- EXERCISE TASK 1:
Answer each question using the patent excerpt.
(a) How does the first temporary storage device output an applied M-bit data word?
(b) In the processors described, which is greater, M or N?
(c) What can be saved when the digital signal processor is integrated on a semiconductor wafer?
- EXERCISE TASK 2:
Summarize the patent excerpt in two sentences.

- EXCERPT PROVIDED:

--------------------------------------------------

Abstract:
The invention relates to a digital signal processor with a RAM (random-access memory) having its output connected to a first input and, through a first temporary storage device to a second input of a multiplier, with an adder following the multiplier, and with a clock device for controlling data-word transfers. The speed of the processor is increased by connecting a second auxiliary storage device between the RAM and the first input of the multiplier and providing a first switching element via which the RAM and the second temporary storage device are connectable to the first input of the multiplier.

Description:
FIELD OF INVENTION 
     This invention relates to digital signal processors, and more particularly to digital signal processors employing random access memory. 
     BACKGROUND OF THE INVENTION 
     Certain digital signal processors (DSP&#39;s) include a random-access memory (RAM) for M-bit data words, a multiplier for multiplying a first, M-bit data word applied at a first input thereof by a second, N-bit data word applied at a second input thereof, with M being greater than N, the output of the RAM being connected to the first input and, through a first temporary storage device, to the second input of the multiplier, and the first temporary storage device being designed to output an applied M-bit data word as two successive partial words of bit lengths N and M-N, respectively. The digital signal processor further comprises an adder following the multiplier and a clock device for controlling data-word transfers. 
     The above digital signal processor has a simple structure. In particular, it requires few data memories. Thus, it takes up little space, which is particularly advantageous if the digital signal processor is integrated on a semiconductor wafer. In that case, expensive semiconductor material can be saved. Nevertheless, high throughput is ensured. Since the output of the RAM is connected to the first input and, through a temporary storage device, to the second input of the multiplier, two variables provided by the RAM can be multiplied. By the provision of the multiplier, whose second input can only receive an N-bit data word which is shorter than the data word provided by the RAM, further space can be saved.

--------------------------------------------------

- DATASET EXCERPT:
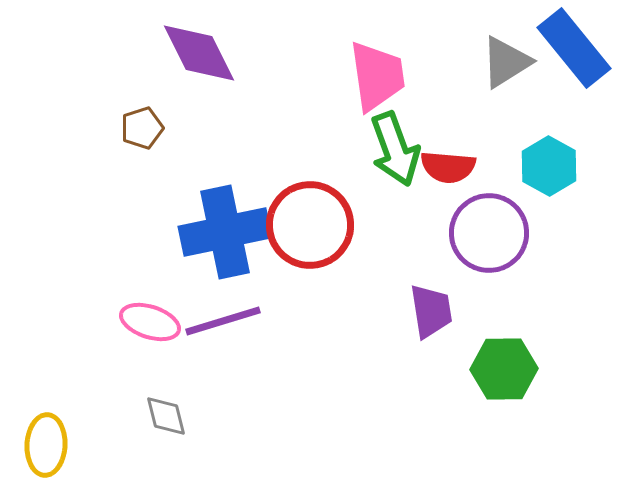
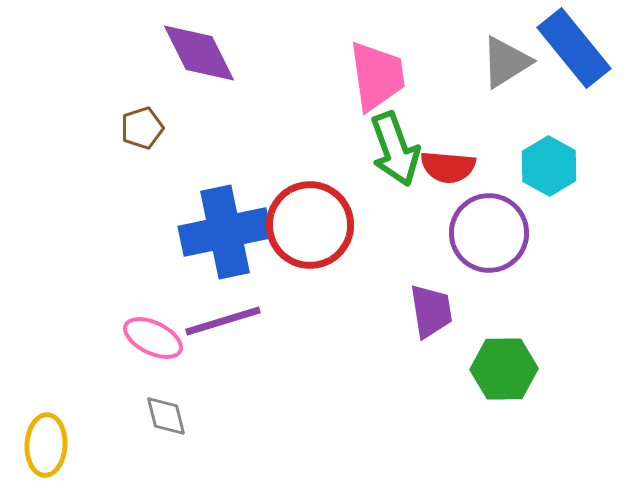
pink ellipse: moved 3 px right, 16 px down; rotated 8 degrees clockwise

--------------------------------------------------

- CORRECT RESULT 1:
(a) It outputs the word as two successive partial words of bit lengths N and M-N.
(b) M is greater than N.
(c) Expensive semiconductor material can be saved.

- CORRECT RESULT 2:
The invention is a digital signal processor in which a RAM feeds a multiplier, followed by an adder, and a clock device controls data-word transfers. The processor's speed is increased by a second storage device between the RAM and the multiplier's first input, together with a switching element that connects either the RAM or that storage device to that input.